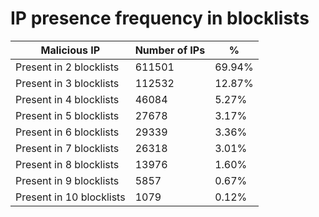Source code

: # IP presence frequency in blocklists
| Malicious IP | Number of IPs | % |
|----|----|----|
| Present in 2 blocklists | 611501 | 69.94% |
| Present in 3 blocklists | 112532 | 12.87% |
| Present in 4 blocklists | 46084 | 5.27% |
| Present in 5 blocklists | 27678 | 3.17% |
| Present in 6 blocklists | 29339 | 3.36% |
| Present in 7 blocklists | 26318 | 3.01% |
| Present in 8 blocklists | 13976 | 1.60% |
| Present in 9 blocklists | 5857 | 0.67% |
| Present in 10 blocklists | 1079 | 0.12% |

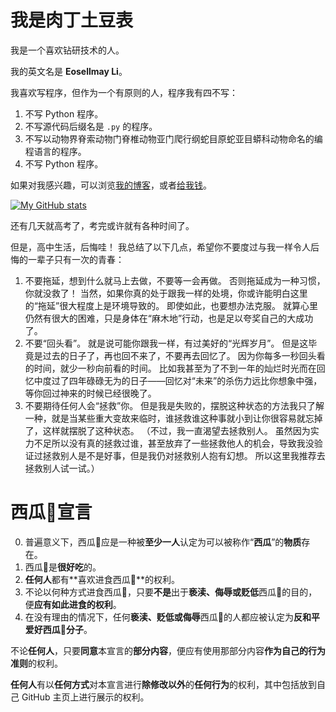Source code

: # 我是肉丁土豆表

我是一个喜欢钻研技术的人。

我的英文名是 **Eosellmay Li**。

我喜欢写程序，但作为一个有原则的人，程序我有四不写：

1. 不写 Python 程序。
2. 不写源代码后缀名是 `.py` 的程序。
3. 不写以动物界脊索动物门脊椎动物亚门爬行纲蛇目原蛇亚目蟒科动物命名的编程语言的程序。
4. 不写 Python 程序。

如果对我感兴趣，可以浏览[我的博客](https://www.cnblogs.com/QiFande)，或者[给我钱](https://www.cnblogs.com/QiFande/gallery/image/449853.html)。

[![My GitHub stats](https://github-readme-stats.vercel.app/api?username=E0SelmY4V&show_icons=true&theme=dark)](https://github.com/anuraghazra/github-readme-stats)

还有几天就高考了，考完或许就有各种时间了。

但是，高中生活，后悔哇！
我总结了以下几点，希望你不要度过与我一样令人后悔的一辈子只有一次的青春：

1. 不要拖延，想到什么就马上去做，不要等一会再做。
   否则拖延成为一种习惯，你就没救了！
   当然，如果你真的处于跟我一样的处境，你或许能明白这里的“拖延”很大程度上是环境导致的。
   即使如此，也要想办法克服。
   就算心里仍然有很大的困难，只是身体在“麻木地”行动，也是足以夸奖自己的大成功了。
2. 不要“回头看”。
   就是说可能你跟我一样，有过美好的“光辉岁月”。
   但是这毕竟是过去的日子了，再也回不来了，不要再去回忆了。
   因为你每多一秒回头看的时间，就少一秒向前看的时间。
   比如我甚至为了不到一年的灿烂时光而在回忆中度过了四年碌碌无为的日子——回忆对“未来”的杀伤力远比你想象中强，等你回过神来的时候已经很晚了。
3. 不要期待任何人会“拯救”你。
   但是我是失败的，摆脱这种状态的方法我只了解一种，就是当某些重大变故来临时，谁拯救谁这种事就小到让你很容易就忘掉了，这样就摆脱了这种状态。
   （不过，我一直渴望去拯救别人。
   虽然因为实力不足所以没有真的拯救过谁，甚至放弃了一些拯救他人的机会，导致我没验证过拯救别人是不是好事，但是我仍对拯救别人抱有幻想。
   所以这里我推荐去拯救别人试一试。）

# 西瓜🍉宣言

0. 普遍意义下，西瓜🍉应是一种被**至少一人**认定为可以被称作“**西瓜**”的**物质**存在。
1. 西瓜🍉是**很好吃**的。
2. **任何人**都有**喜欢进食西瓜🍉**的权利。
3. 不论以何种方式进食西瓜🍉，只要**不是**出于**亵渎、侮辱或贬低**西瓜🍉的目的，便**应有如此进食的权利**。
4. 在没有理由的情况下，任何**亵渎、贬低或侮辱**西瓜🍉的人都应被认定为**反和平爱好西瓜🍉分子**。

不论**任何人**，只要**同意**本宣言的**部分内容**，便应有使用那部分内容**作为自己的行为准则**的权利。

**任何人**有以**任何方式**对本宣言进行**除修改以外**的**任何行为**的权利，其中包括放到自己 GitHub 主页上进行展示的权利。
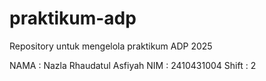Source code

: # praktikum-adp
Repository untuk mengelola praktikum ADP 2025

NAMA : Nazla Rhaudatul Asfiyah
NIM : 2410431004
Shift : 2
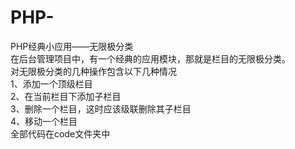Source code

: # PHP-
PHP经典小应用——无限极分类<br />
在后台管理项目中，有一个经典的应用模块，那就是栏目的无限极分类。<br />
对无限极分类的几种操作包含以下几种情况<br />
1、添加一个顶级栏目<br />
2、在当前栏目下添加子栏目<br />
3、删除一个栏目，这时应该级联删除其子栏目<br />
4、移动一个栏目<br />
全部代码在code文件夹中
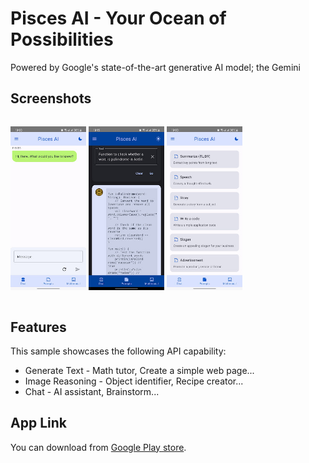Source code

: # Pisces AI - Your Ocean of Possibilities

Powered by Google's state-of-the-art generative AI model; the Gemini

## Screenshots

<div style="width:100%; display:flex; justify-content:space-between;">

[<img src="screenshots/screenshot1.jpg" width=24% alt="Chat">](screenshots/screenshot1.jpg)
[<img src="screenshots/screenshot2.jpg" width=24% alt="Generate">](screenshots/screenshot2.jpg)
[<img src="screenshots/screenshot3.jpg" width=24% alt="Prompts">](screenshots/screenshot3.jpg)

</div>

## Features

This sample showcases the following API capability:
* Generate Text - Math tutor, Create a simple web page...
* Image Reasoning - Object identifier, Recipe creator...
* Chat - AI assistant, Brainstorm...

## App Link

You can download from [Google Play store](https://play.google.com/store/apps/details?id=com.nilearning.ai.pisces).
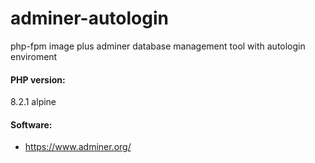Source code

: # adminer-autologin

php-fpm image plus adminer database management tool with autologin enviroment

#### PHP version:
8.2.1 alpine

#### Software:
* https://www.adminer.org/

* * *

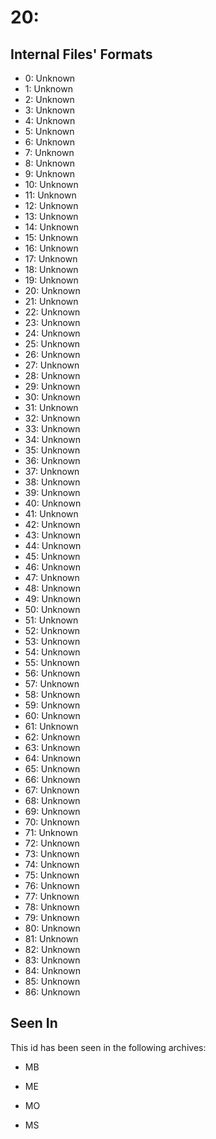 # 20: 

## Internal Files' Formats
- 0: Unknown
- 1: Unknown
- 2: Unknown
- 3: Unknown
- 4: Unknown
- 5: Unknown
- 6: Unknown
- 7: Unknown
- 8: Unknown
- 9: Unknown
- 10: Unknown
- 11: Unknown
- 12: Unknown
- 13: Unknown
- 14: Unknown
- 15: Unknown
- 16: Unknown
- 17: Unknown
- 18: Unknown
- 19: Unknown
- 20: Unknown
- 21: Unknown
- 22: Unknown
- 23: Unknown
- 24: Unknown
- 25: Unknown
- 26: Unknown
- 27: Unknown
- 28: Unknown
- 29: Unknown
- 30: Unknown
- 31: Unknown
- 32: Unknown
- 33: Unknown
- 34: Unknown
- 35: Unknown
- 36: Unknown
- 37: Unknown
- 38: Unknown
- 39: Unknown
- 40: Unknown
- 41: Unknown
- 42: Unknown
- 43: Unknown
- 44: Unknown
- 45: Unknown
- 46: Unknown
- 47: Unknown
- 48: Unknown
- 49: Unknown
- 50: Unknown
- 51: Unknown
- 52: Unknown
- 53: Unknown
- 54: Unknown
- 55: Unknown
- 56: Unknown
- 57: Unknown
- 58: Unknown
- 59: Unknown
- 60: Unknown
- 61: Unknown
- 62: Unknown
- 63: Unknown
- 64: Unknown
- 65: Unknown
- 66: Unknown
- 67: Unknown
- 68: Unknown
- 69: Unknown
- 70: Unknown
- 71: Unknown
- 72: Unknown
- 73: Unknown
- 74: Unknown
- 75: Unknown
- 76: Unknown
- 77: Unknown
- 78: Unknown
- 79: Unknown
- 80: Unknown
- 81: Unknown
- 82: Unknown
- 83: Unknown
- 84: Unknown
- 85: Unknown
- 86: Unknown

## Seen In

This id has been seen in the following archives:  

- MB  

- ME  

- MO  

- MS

Work item:
Each line of the data that includes "praktikum" should be copied.

Your solution:
: # praktikum-adp
Repository untuk mengelola praktikum ADP 2025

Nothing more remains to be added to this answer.